Hi there. Thanks for taking my questions, and congratulations on the quarter, and congratulations, Jeff, too, on all your accomplishments. What's been your feedback on real-world experience with Trikafta efficacy and safety? To what degree that's been aligning with the clinical trial experience? Is anything unexpected or different there? And then secondarily, can you remind us of your plan to collect longer-term outcomes data with Trikafta, things like exacerbations, the timeline for updating that, and how important you think that will be for full market penetration in the U.S. as well as European access. Thanks.
So in terms of the real-world experience, I would say has been very similar to what we saw in the Phase III program, Brian. The feedback we've had from physicians and patients has been almost universally positive, and when I say positive, that their experience at the level of of efficacy and the impact it's having on their lives is really inspiring. Obviously, safety is something which needs to play out over time, but certainly we haven't seen anything in the real world that has surprised us that has been different from what we saw in the Phase III programs. And as you know, those studies demonstrated a very, very strong benefit-risk profile. In terms of outcomes data and what data we're going to be collecting, I'll hand that over to Reshma.

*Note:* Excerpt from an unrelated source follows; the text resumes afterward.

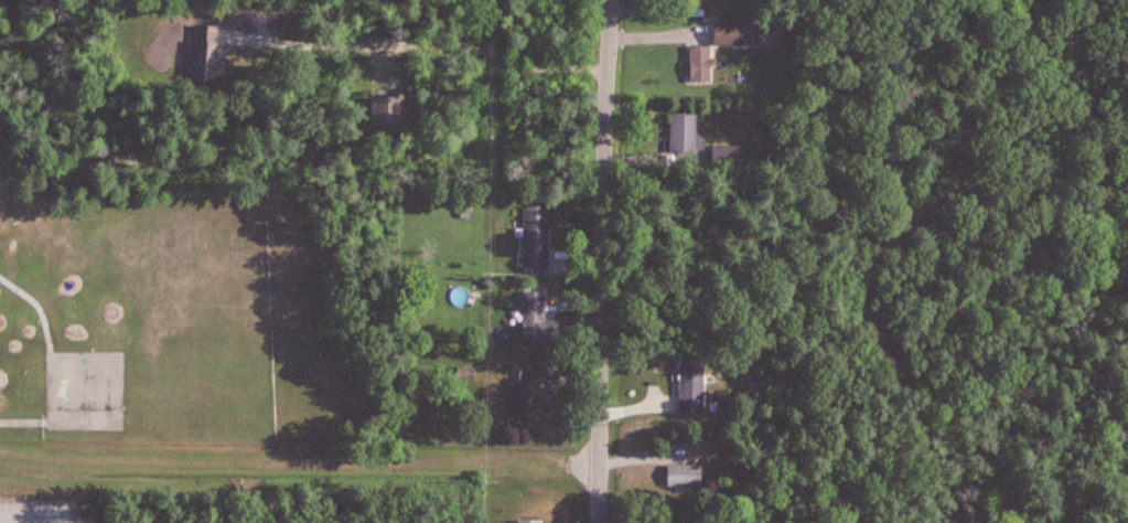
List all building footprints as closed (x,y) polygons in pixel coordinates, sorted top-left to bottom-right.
[(728,0),(689,0),(689,12),(728,12),(728,0)] [(717,22),(717,43),(761,44),(761,22),(717,22)] [(193,81),(228,81),(227,46),(200,45),(193,81)] [(692,82),(712,82),(713,65),(720,65),(720,58),(713,58),(713,45),(692,45),(692,82)] [(369,127),(407,126),(407,96),(366,94),(369,127)] [(672,151),(699,151),(699,148),(708,148),(708,130),(699,130),(699,114),(672,114),(672,151)] [(524,274),(552,274),(552,206),(523,204),(524,274)] [(524,344),(567,342),(567,331),(555,329),(555,296),(524,292),(524,344)] [(677,410),(709,412),(711,355),(678,352),(677,410)] [(517,417),(542,420),(546,387),(559,389),(562,369),(525,364),(517,417)] [(669,465),(707,463),(709,483),(669,487),(669,465)]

Sure. So, Brian, you know that we, in the Phase 3 program for the FMS patients, that was the program with about 400 patients that went out to 24 weeks. We already reported on pulmonary exacerbations, and it was a really large reduction of 63%. We are continuing to collect data, so patients in both the FF study and the FMS study rolled over into an open-label extension. That goes out through 96 weeks. And in addition to that, we have additional studies that we're doing collecting data from various registries, not only here in the U.S., but as we've done with our other CFTR modulators around the globe as well. So, We have more data to look forward to, not only from the clinical trials program and the open label extension, but also registry data that we're collecting and will be collecting around the globe.
Thanks very much.
Okay. On behalf of everyone here, thanks, everybody, for listening to tonight's call. Thanks also for all the kind words. We know that there are other earnings calls tonight, so we'll let you get to them. And at the same time, the IR team is in the office and happy to talk to you if you have additional questions.
Ladies and gentlemen, this concludes today's conference call. Thank you for participating. You may now disconnect.